Phenomic advances from large-scale electronic health records (EHR) linked to DNA biobanks have pioneered an efficient approach to genetic discovery that has transformed human genetic studies, with the enormous potential to provide constraints on relevant biological mechanisms on a wide spectrum of human phenotypes. Nevertheless, our understanding of the downstream molecular consequences of genetic associations remains limited and impedes our ability to develop novel therapeutic strategies for complex diseases. Given their enormous discovery potential for human genomics and precision medicine, genetic analyses in diverse populations offer unprecedented opportunities to identify causal genetic mechanisms underlying human trait variation. This research proposal aims to address these convergent developments and critical gaps and to exert a powerful influence on efforts to expand our understanding of disease mechanisms and therapeutic possibilities. Here we hypothesize that a comprehensive multi- omic, phenomic, and trans-ethnic computational methodology will provide a robust and rigorous framework. This proposal thus has the following aims:
AIM 1 : Develop a regularized regression based methodology and a deep learning framework to improve characterization of the genetic architecture of gene expression and to build robust prediction models, extending a Transcriptome-Wide Association Study (TWAS) methodology (called PrediXcan) that we developed.

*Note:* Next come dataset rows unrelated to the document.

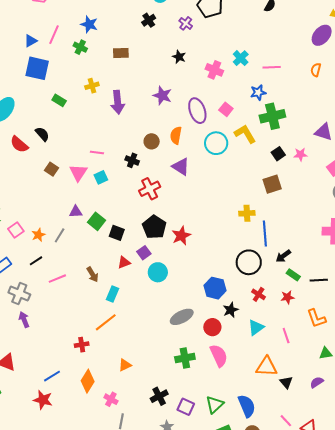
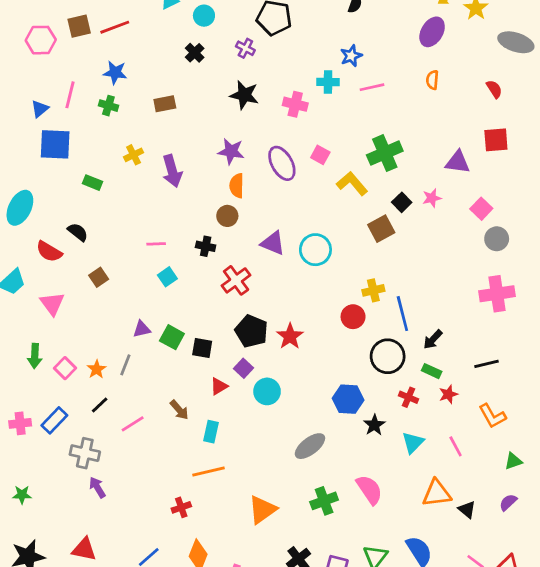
black star: (179, 57) -> (244, 95), size x1.5
cyan cross: (241, 58) -> (328, 82), turned -35
blue star: (258, 92) -> (351, 56), moved
orange semicircle: (176, 135) -> (237, 186), moved
cyan circle: (216, 143) -> (315, 250), moved
brown square: (52, 169) -> (99, 277), turned 32
pink triangle: (78, 173) -> (52, 304), moved
brown square: (272, 184) -> (381, 229), moved
green rectangle: (293, 275) -> (432, 371), moved
orange line: (106, 322) -> (209, 471), turned 35
red circle: (212, 327) -> (353, 317), moved
orange triangle: (125, 365) -> (262, 510), moved, size x1.6

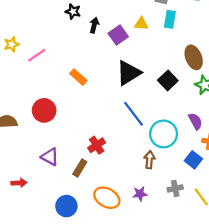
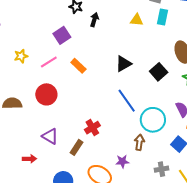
purple square: (118, 35) -> (62, 35), moved
yellow star: (12, 44) -> (21, 56), moved
pink line: (37, 55) -> (49, 62), moved
black triangle: (128, 73) -> (123, 64), size x0.7
red arrow: (19, 183) -> (29, 159), moved
purple star: (140, 194) -> (122, 161), moved

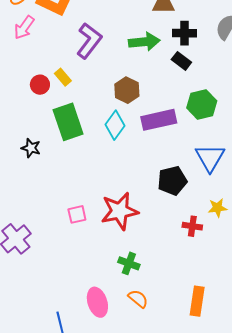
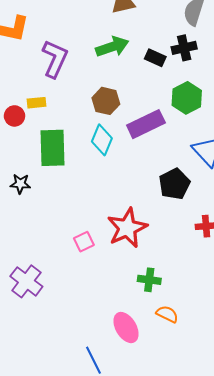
black cross: (184, 33) -> (184, 48), moved
yellow rectangle: (63, 77) -> (36, 103), turned -42
green rectangle: (68, 122) -> (52, 148), turned 30

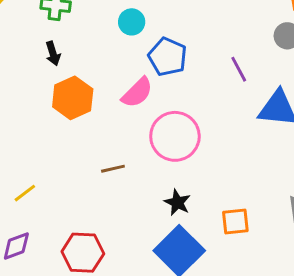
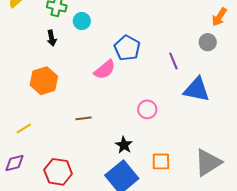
cyan circle: (132, 22) -> (82, 21), moved
orange hexagon: (73, 98) -> (44, 81), moved
pink circle: (175, 136) -> (147, 109), moved, size x0.6

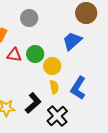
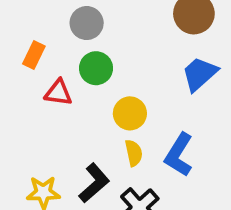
blue trapezoid: (72, 41) -> (200, 74), moved
green circle: (35, 54) -> (96, 68), moved

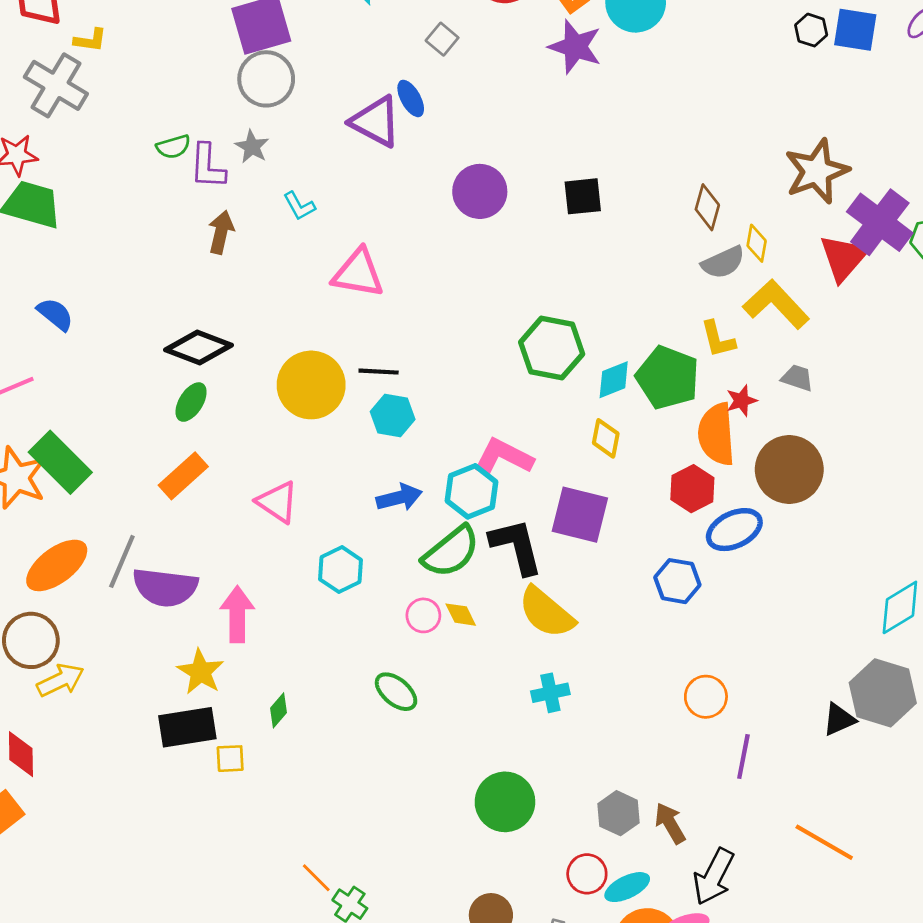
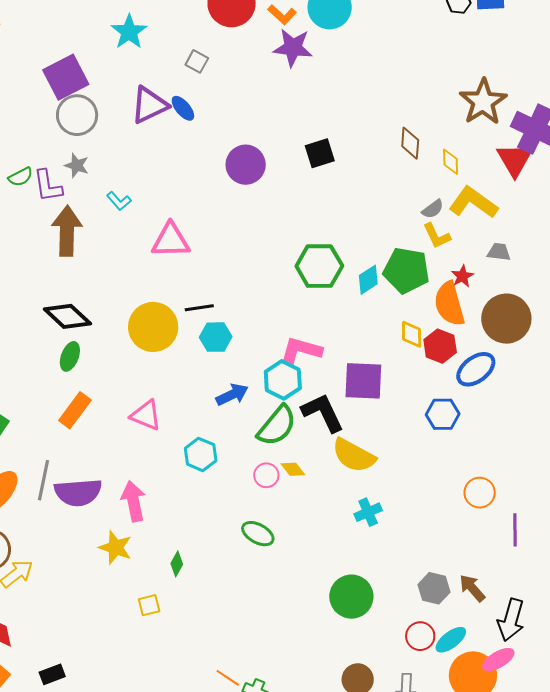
purple triangle: (376, 122) -> (149, 105), moved, turned -42
brown arrow: (221, 232) -> (67, 231), size x1.6
gray semicircle: (723, 262) -> (433, 209), moved, size x0.7
black diamond: (199, 348) -> (67, 316), turned 33
yellow diamond: (606, 438) -> (412, 334), moved
black rectangle: (187, 727) -> (52, 674), moved, size x0.6

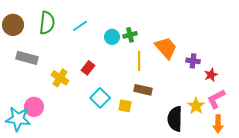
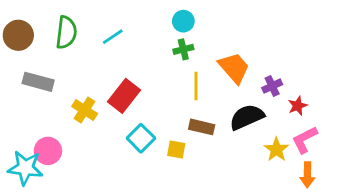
cyan circle: (112, 37) -> (183, 21), moved
purple cross: (193, 61) -> (272, 86), turned -32
red rectangle: (88, 68) -> (124, 96), size x1.6
black semicircle: (175, 119) -> (247, 117), moved, turned 65

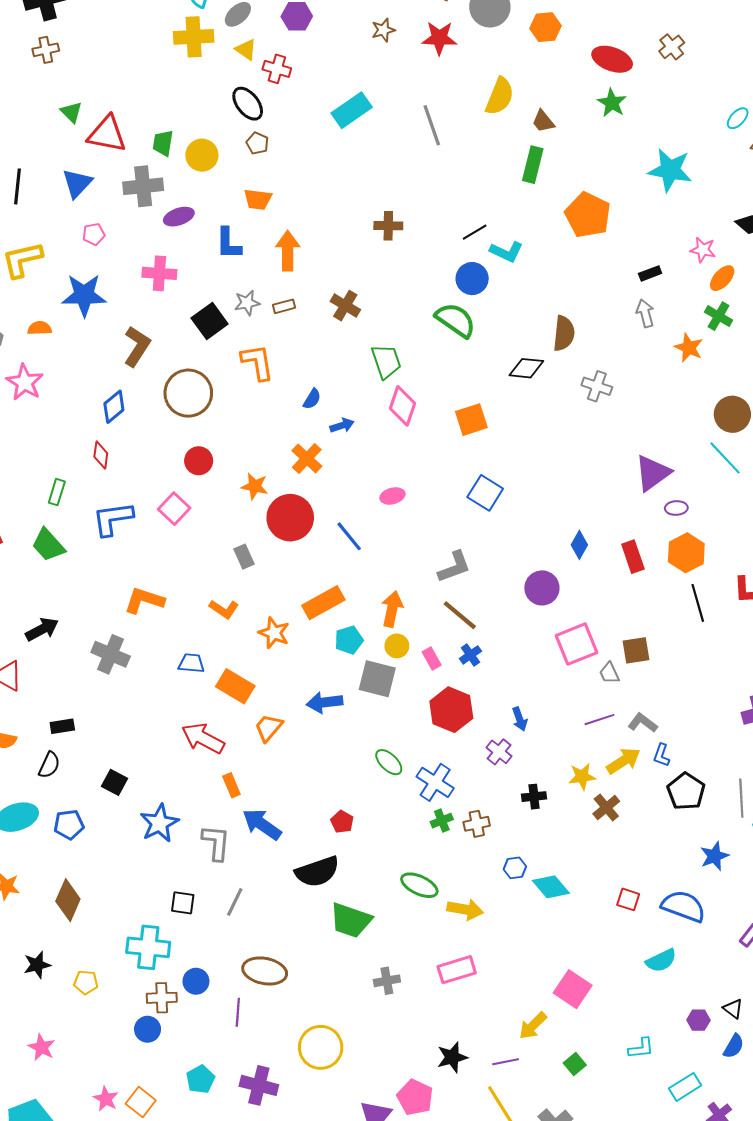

AIM 2 : Develop statistical causal modeling of trait-associated genetic variation through a convergent TWAS and Mendelian Randomization approach and apply it to thousands of human traits with available GWAS and EHR data.
AIM 3 : Develop analytic approaches and software tools to further genetic analyses in admixed and multi-ethnic populations and to lay the groundwork for trans-ethnic multi-omic methodologies, using EHR data (e.g., BioVU, UK Biobank, All of Us).

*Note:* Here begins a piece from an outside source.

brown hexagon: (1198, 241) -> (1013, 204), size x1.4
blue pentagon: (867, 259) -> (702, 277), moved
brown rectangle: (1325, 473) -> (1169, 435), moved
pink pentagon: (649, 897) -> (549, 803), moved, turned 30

We will develop a comprehensive multi-omic, phenomic, and trans-ethnic computational methodology that bridges the gap between Genetic Epidemiology and Functional Genomics. This research provides a rigorous framework for investigating relevant mechanisms underlying complex traits, including disease risk and quantitative traits. We will leverage and integrate high- dimensional molecular data, electronic health records, and genetic studies in diverse populations.